Abstract
State classification of objects and their relations is core to many long-horizon tasks, particularly in robot planning and manipulation. However, the combinatorial explosion of possible object-predicate combinations, coupled with the need to adapt to novel real-world environments, makes it a desideratum for state classification models to generalize to novel queries with few examples. To this end, we propose PHIER, which leverages predicate hierarchies to generalize effectively in few-shot scenarios. PHIER uses an object-centric scene encoder, self-supervised losses that infer semantic relations between predicates, and a hyperbolic distance metric that captures hierarchical structure; it learns a structured latent space of image-predicate pairs that guides reasoning over state classification queries. We evaluate PHIER in the CALVIN and BEHAVIOR robotic environments and show that PHIER significantly outperforms existing methods in few-shot, out-of-distribution state classification, and demonstrates strong zero- and few-shot generalization from simulated to real-world tasks. Our results demonstrate that leveraging predicate hierarchies improves performance on state classification tasks with limited data.
State Classification
State classification of objects and relations is essential for a plethora of tasks, from scene understanding to robot planning and
manipulation. Many such long-horizon tasks require accurate and varied state predictions for entities in scenes. For example, planning
for “setting up the table” requires classifying whether the cup is NextTo the plate, whether the utensils are
OnTop of the table, and whether the microwave is Open.

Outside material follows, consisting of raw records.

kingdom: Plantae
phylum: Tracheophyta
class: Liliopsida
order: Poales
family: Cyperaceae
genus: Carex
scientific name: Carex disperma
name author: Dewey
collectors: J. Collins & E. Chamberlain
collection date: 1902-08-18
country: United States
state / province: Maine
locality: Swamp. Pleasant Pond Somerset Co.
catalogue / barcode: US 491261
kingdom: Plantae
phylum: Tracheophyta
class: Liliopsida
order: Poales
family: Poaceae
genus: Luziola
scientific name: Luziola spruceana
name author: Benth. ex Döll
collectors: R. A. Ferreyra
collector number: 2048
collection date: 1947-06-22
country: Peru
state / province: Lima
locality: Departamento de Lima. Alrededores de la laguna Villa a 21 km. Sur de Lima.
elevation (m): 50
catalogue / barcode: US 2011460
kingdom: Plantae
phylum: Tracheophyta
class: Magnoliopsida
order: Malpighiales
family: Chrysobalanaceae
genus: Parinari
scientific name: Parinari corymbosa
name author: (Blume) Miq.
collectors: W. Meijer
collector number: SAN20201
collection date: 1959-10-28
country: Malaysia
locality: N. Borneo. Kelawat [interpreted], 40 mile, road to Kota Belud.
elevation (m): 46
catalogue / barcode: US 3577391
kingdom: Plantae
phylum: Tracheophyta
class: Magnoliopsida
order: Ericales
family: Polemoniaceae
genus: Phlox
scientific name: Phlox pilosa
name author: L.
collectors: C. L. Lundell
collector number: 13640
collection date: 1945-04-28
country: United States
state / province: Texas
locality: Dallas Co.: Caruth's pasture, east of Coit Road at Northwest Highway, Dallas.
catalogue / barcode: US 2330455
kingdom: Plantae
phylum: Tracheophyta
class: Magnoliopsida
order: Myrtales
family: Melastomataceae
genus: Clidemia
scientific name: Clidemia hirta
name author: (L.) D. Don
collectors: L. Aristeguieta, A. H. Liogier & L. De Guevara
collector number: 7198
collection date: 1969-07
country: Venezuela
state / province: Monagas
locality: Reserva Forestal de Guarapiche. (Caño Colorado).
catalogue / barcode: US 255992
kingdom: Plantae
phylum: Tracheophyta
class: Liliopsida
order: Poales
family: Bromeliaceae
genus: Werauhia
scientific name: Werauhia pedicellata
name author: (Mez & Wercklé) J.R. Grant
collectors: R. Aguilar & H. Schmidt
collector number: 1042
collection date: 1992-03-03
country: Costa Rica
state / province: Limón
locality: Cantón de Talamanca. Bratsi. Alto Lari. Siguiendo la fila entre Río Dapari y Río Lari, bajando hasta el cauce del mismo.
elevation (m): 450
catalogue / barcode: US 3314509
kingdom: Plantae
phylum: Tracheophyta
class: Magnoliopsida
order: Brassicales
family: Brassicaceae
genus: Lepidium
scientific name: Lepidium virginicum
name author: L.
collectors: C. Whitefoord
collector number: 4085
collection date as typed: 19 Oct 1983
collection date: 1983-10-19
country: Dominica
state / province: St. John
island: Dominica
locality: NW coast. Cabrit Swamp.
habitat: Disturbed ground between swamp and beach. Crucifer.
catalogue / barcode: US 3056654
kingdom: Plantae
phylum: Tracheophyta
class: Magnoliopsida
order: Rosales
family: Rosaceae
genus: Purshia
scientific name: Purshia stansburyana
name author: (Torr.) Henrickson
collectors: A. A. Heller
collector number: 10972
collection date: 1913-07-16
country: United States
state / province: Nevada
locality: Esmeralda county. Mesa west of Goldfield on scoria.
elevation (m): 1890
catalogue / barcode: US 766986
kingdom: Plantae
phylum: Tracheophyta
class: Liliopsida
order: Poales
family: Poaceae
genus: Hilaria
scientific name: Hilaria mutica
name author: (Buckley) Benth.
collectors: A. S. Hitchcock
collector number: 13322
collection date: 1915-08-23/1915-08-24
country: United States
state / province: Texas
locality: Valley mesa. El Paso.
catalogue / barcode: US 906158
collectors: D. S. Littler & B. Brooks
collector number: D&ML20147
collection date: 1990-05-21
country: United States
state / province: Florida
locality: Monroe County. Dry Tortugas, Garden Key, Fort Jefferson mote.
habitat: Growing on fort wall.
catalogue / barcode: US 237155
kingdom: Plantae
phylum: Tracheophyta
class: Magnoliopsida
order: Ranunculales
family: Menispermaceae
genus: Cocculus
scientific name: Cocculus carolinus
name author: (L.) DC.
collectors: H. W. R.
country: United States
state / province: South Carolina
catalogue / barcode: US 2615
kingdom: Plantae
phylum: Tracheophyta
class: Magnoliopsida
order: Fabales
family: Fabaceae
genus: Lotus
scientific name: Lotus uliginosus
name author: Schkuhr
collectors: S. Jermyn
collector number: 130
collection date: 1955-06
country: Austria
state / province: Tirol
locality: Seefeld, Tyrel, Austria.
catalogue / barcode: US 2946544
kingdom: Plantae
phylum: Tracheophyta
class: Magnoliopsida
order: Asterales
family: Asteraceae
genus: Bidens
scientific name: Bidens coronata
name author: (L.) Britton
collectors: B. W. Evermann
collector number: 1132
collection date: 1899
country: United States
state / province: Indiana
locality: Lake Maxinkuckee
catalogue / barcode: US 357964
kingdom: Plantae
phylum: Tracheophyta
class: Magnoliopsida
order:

The goal of state classification is to precisely answer such queries about specific entities in an image, and determine whether they
satisfy particular conditions across a range of attributes and relations.
However, the combinatorial space of objects (e.g., cup, plate, microwave) and predicates (e.g., NextTo, OnTop,
Open) gives rise to an explosion of possible object-predicate combinations that is intractable to obtain corresponding
training data for. In addition, real-world systems operating in dynamic environments must generalize to queries with novel predicates,
often with only a few examples. Hence, an essential but difficult consideration for state classification models is to quickly learn to
adapt to out-of-distribution queries.
Method
We propose PHIER, a state classification model that leverages the hierarchical structure between predicates to few-shot generalize
to novel queries. At the core of PHIER is an image-predicate latent space trained to encode the relationship between pairwise predicates.
Let us consider the predicates, OnRight and OnLeft they describe opposite spatial relationships between objects,
they are closely related semantically, as assessing them relies on the same underlying features. PHIER enforces image-predicate
representations conditioned on these predicates to lie closer to one another. In addition, there exist predicate pairs with more complex
relationships, such as OnRight and NextTo. We see that OnRight is a more specific case of
NextTo—verifying OnRight involves recognizing whether the objects are NextTo each other. Features
relevant to the higher-level predicate NextTo are therefore useful for reasoning about the lower-level predicate
OnRight. PHIER encodes this predicate hierarchy to allow generalizable state classification.
To perform state classification, PHIER first localizes relevant objects in the input image based on a given query, then leverages an
inferred predicate hierarchy to structure its reasoning over the scene. This is achieved through three main components:
- Object-Centric Scene Encoder: Localizes regions of the image corresponding to relevant entities, ensuring that the model faithfully identifies relevant entities and then learns to focus on their key features for the given predicate's classification.
- Self-Supervised Losses: Encourage the model to encode pairwise predicate relations in its latent space (e.g. OnRight and NextTo are encouraged to be close). The pairwise relations are inferred from language using a LLM.
- Hyperbolic Distance Metric: Encodes the predicate hierarchy in hyperbolic space, leveraging its exponentially growing distances suitable to enable PHIER to effectively model tree-like structure in continuous space.
Results
We evaluate PHIER on the state classification task in two robotics environments, CALVIN and BEHAVIOR. Beyond the standard test settings, we focus on few-shot, out-of-distribution tasks involving unseen object-predicate combinations and novel predicates.
PHIER significantly outperforms existing methods on out-of-distribution tasks, including both supervised approaches trained on the same amount of data and inference-only vision-language models (VLMs) trained on large corpora of real-world examples.
PHIER improves upon the top-performing prior work in out-of-distribution tasks by 22.5 percent points on CALVIN and 8.3 percent points on BEHAVIOR.
Notably, trained solely on simulated data, PHIER also outperforms supervised baselines on few-shot generalization to real-world state classification tasks by 10 percent points.
Overall, we see PHIER as a promising solution to few-shot state classification, enabling generalization by leveraging representations grounded in predicate hierarchies.